Records excerpted from a collection:
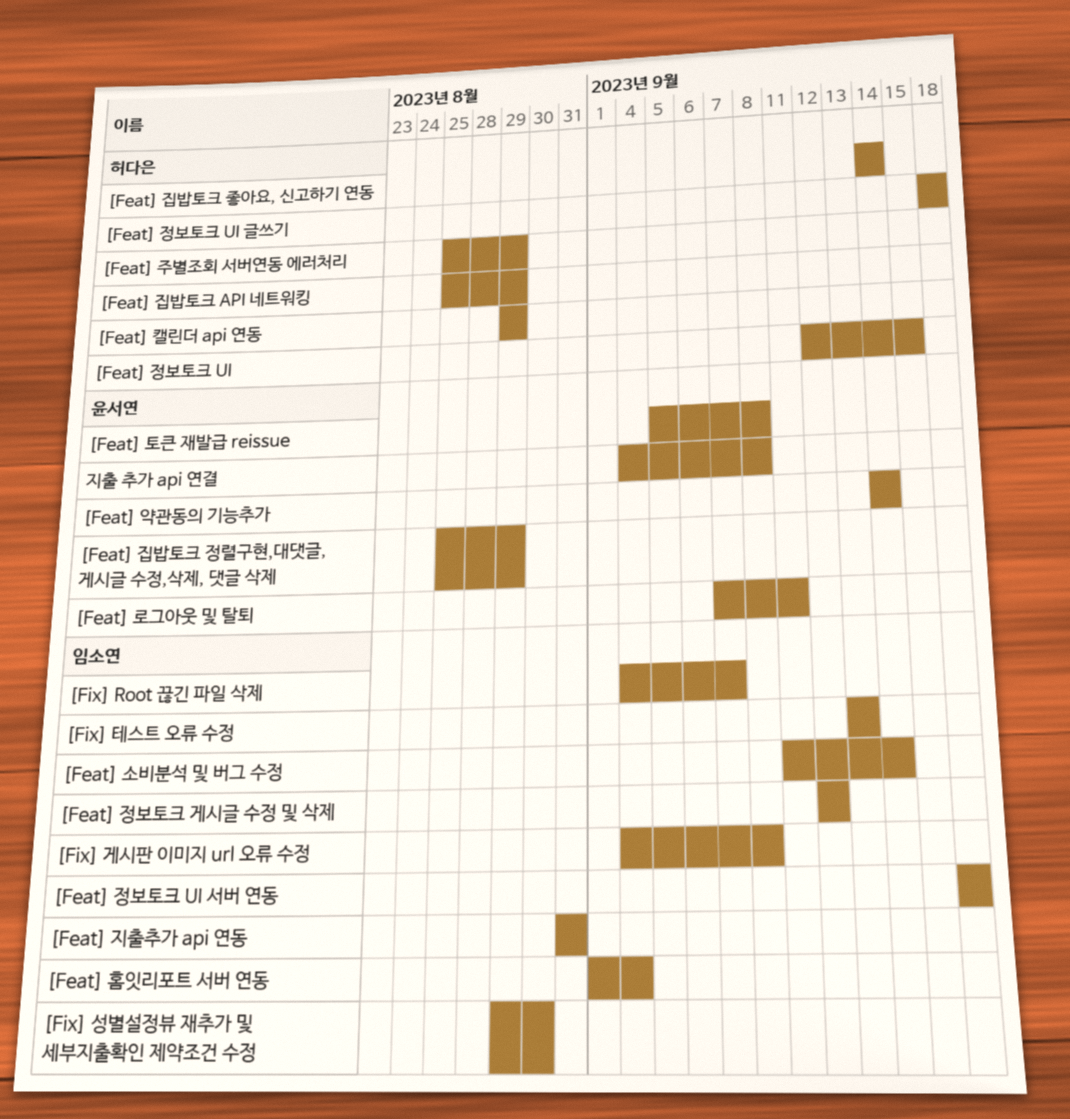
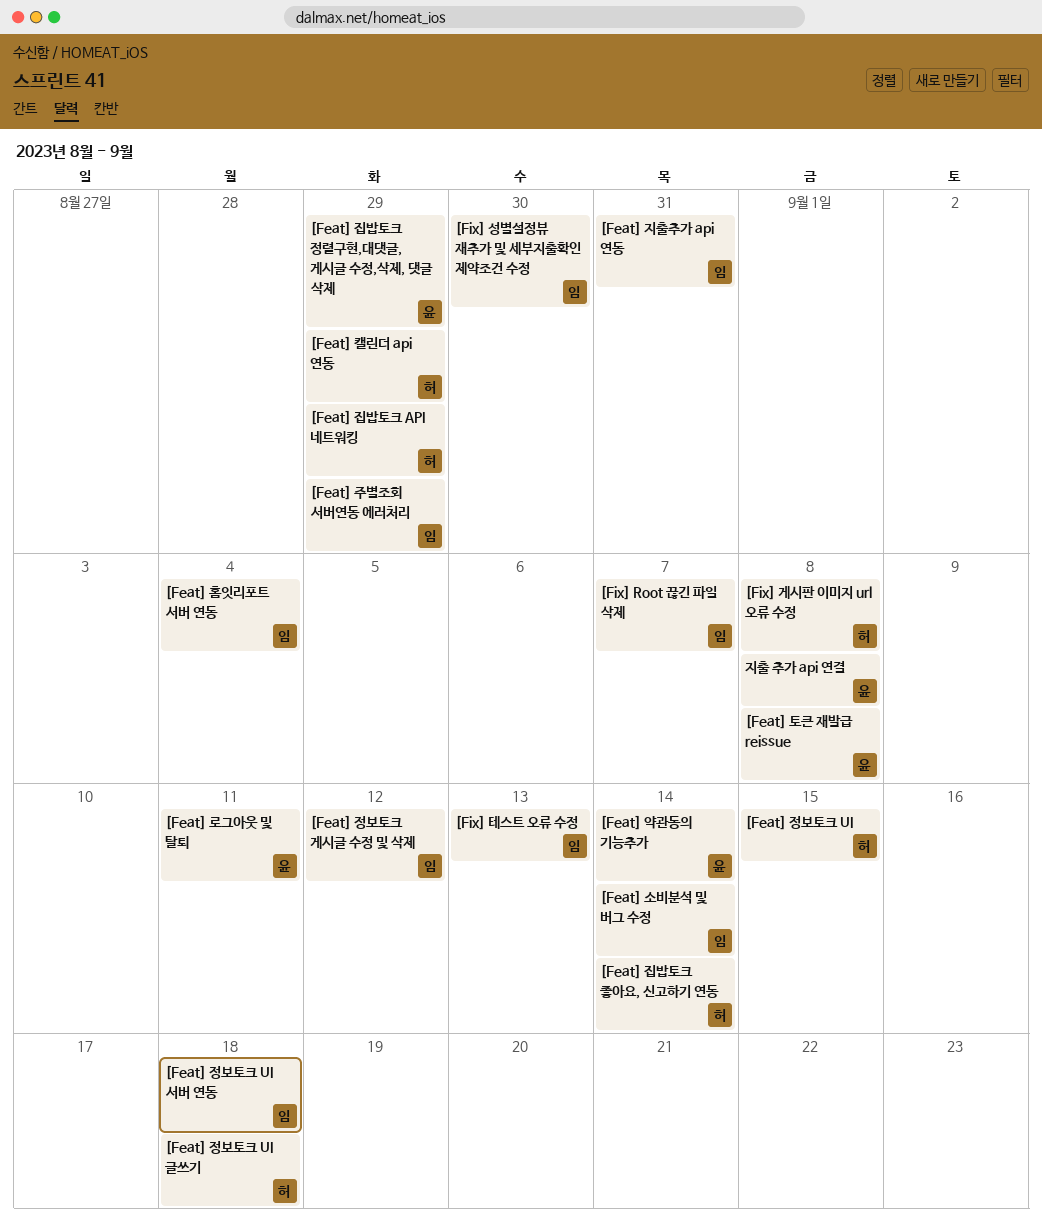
[Feat] 주별조회 서버연동 에러처리, owner: 허다은 -> 임소연
[Fix] 게시판 이미지 url 오류 수정, owner: 임소연 -> 허다은

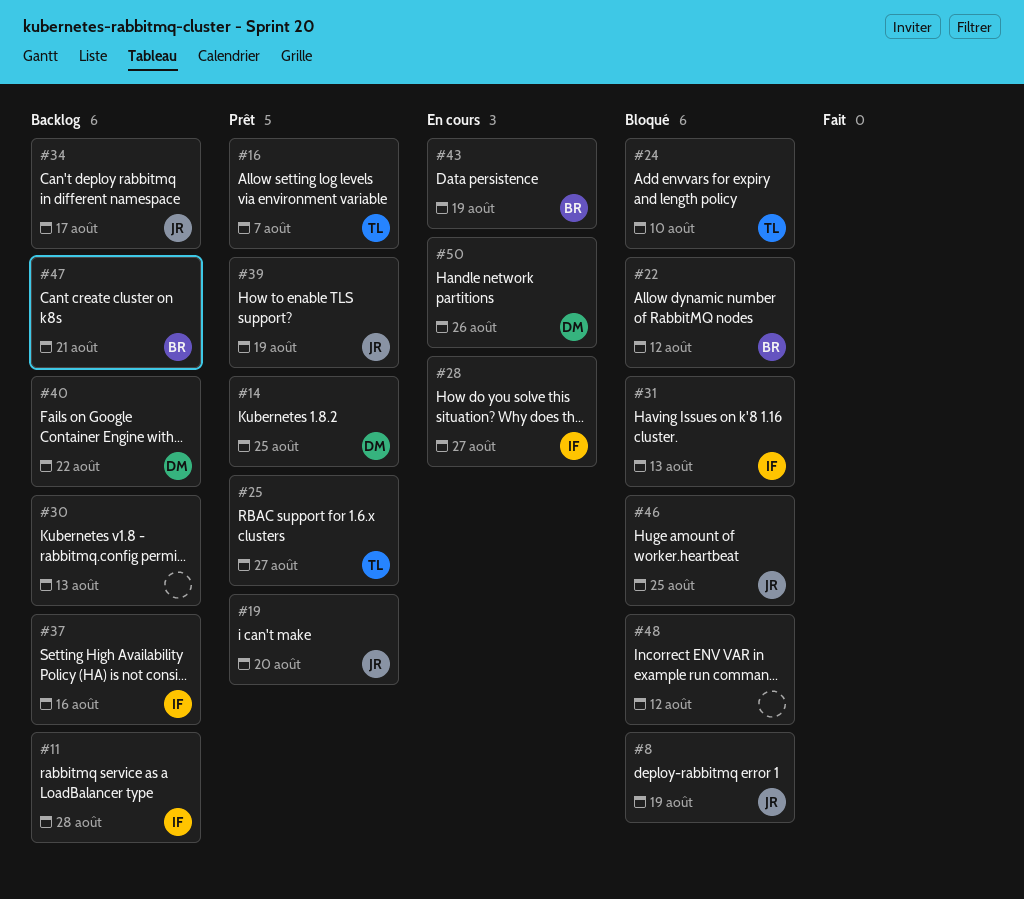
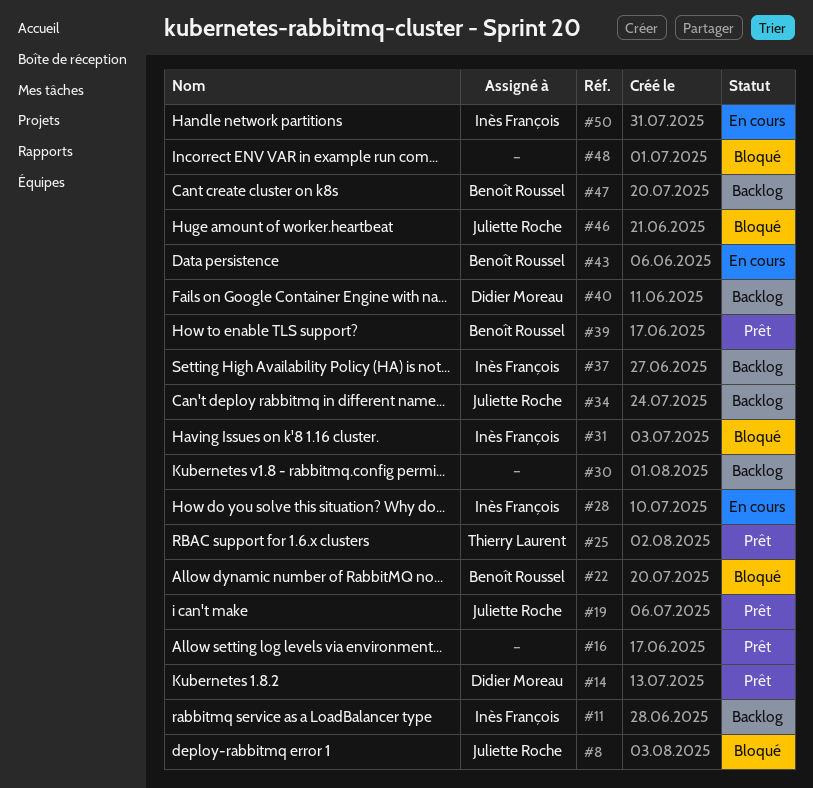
#16, owner: Thierry Laurent -> none
#24: present -> none
#39, owner: Juliette Roche -> Benoît Roussel
#50, owner: Didier Moreau -> Inès François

[EXERCISE] As you read the records above, find each line that contains "none" and copy it.

[WRITTEN RESPONSE]
#16, owner: Thierry Laurent -> none
#24: present -> none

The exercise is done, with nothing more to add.